TEXT FOR ANALYSIS START
It's No Dream, Girl
Jennifer Hudson Nibbled Fame on 'American Idol.' A New Film Role Promises a Meatier Slice to Savor.

By Robin Givhan
Washington Post Staff Writer
Sunday, December 17, 2006

NEW YORK The song is only about five minutes long. But it is the purest example of a showstopper. Sung poorly, it is a rafter-shaking cliche. Sung well, it can be the vocal equivalent of the Rapture -- transcendent and soul-stirring. And it has the proven ability to bestow a lifetime of fame.

Jennifer Holliday sang "And I Am Telling You I'm Not Going" when the musical "Dreamgirls" opened on Broadway on Dec. 20, 1981. The show tells the professional and personal story of a 1960s girl group modeled after the Supremes. Holliday originated the role of Effie White, the emotional center of the tale, the one whose heart is broken. "And I Am Telling You" marks the show's turning point, the moment when Effie learns she has been pushed out of the group and betrayed by the man she loves.
TEXT FOR ANALYSIS END
DATA EXTRACTS START
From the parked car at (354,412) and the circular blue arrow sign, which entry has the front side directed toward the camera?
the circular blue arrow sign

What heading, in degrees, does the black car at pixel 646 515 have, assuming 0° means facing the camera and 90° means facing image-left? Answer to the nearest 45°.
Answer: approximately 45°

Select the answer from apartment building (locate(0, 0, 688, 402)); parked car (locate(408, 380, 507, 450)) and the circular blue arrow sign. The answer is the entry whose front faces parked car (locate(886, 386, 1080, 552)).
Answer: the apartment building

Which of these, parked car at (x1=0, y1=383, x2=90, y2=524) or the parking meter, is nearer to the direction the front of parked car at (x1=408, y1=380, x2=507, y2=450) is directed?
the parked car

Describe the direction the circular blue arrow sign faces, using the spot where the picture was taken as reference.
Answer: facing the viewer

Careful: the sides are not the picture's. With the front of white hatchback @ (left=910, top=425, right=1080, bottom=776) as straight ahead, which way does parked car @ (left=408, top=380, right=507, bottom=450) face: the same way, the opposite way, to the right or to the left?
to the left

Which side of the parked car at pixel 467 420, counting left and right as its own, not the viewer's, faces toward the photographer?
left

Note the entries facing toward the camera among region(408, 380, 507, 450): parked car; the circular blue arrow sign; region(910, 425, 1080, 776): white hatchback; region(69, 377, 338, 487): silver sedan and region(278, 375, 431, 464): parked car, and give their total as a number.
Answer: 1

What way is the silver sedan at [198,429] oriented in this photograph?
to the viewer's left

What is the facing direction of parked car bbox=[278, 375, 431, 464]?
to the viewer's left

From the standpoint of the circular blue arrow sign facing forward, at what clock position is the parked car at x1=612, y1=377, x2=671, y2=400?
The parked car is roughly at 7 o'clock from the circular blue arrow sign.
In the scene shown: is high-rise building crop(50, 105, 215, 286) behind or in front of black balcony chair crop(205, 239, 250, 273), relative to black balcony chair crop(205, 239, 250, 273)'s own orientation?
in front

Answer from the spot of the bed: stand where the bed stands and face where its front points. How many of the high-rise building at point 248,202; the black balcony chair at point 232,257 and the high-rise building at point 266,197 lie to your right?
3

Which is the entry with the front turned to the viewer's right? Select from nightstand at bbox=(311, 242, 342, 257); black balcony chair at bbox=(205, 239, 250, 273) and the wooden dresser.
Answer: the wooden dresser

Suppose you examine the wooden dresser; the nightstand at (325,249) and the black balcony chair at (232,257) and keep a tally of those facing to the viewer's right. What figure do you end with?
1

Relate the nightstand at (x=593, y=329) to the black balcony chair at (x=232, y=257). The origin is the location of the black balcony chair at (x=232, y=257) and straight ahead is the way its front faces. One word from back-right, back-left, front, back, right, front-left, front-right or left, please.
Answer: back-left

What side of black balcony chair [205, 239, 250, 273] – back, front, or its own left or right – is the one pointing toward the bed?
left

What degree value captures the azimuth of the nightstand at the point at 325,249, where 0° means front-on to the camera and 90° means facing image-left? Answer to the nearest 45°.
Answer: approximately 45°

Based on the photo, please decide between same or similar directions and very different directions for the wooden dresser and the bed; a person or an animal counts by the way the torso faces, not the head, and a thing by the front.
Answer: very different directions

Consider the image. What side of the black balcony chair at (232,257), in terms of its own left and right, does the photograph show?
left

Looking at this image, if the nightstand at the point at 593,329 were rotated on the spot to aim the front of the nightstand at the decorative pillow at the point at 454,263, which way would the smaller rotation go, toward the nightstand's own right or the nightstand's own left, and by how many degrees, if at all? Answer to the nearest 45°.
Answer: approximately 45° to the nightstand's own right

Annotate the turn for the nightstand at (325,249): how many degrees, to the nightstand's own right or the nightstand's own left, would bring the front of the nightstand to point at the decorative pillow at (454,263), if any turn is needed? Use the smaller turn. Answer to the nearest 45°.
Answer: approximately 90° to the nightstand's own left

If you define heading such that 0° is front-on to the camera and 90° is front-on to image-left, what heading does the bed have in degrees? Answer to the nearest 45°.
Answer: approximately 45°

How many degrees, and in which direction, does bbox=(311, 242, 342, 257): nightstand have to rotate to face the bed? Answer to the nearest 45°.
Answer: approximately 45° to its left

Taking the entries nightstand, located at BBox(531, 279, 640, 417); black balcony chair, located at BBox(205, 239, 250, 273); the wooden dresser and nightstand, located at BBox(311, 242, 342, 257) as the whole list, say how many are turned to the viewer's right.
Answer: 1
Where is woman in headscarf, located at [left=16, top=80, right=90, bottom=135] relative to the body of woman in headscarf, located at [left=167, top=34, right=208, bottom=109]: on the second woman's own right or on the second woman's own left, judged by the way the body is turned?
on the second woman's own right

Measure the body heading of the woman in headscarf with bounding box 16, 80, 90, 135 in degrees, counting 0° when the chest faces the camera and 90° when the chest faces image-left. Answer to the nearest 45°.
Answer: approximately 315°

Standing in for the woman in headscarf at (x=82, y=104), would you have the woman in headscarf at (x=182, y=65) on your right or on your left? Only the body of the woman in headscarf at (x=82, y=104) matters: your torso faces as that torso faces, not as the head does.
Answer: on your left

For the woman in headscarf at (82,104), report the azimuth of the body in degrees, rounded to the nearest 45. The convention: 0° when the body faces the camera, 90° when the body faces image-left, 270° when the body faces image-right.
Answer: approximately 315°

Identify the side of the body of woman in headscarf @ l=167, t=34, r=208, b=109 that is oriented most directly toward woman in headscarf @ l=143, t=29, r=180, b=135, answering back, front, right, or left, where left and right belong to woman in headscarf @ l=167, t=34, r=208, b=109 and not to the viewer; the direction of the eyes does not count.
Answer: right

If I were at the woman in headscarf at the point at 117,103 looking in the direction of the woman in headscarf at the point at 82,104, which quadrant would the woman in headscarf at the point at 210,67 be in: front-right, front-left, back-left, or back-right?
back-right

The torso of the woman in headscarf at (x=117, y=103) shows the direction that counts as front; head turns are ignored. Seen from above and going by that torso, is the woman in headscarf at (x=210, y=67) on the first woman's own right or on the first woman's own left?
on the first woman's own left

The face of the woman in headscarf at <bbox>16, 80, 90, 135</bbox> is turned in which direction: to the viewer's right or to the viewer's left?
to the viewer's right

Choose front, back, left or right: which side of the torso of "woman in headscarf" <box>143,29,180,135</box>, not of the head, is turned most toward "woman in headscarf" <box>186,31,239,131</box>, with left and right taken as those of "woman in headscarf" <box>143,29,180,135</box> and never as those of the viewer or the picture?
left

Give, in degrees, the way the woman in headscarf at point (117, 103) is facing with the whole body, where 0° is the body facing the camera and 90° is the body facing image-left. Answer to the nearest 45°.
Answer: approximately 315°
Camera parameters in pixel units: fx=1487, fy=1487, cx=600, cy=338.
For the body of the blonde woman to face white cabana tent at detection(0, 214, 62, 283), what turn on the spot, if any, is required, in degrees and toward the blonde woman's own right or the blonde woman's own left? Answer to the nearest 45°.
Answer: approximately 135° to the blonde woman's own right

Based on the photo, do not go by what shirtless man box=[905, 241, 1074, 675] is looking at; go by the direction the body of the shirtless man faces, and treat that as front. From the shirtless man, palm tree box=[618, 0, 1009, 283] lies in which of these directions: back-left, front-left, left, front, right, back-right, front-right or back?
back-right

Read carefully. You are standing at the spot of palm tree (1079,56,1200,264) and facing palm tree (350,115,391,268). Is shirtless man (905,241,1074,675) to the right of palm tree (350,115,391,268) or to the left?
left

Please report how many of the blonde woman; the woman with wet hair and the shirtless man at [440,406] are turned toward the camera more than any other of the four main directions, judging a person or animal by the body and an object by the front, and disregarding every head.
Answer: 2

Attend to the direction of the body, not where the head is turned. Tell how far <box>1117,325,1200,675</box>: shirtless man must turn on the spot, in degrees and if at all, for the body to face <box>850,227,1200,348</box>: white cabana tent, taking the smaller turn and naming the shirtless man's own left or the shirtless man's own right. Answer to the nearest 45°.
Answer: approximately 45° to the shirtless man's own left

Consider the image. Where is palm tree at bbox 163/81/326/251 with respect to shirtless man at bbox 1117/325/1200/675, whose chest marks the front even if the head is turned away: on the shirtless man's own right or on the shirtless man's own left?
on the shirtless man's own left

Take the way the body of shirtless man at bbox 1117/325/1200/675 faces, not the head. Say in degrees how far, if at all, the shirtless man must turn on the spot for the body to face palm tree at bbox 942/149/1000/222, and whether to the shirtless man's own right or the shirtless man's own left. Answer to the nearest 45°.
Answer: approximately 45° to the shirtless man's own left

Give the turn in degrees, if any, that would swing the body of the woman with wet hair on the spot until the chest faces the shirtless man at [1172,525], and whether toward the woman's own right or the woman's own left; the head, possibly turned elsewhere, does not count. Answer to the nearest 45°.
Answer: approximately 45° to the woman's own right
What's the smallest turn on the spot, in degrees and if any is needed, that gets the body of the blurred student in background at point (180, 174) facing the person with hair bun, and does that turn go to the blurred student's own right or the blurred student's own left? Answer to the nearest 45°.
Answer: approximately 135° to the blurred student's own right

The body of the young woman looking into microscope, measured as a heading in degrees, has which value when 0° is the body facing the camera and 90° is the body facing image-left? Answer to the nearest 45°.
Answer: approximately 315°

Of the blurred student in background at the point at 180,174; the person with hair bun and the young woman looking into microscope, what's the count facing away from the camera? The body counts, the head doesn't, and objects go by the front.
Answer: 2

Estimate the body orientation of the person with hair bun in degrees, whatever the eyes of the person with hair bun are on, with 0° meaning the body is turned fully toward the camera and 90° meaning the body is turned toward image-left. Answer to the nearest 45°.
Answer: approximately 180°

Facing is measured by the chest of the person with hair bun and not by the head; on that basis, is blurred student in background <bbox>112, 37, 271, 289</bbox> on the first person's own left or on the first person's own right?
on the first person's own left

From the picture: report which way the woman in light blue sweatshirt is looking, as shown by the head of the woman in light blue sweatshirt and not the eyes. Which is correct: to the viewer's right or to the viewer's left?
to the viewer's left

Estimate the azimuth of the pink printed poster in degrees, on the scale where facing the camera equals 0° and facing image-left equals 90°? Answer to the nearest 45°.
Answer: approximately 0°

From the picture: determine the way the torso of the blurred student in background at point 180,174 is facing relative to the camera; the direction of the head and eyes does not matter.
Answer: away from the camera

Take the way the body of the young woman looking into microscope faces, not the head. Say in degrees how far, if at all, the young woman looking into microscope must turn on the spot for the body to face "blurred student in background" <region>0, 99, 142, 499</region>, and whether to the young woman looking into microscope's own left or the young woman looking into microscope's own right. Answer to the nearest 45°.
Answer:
DATA EXTRACTS END
_TO DO_
(1) According to the article on Jennifer Hudson, on what date did the musical "Dreamgirls" open on Broadway?
(2) Write out the passage of the article from "NEW YORK The" up to and including "lifetime of fame.".
Rely solely on the article, not the entries.

_ANSWERS TO THE EXERCISE_
(1) December 20, 1981.

(2)
NEW YORK The song is only about five minutes long. But it is the purest example of a showstopper. Sung poorly, it is a rafter-shaking cliche. Sung well, it can be the vocal equivalent of the Rapture -- transcendent and soul-stirring. And it has the proven ability to bestow a lifetime of fame.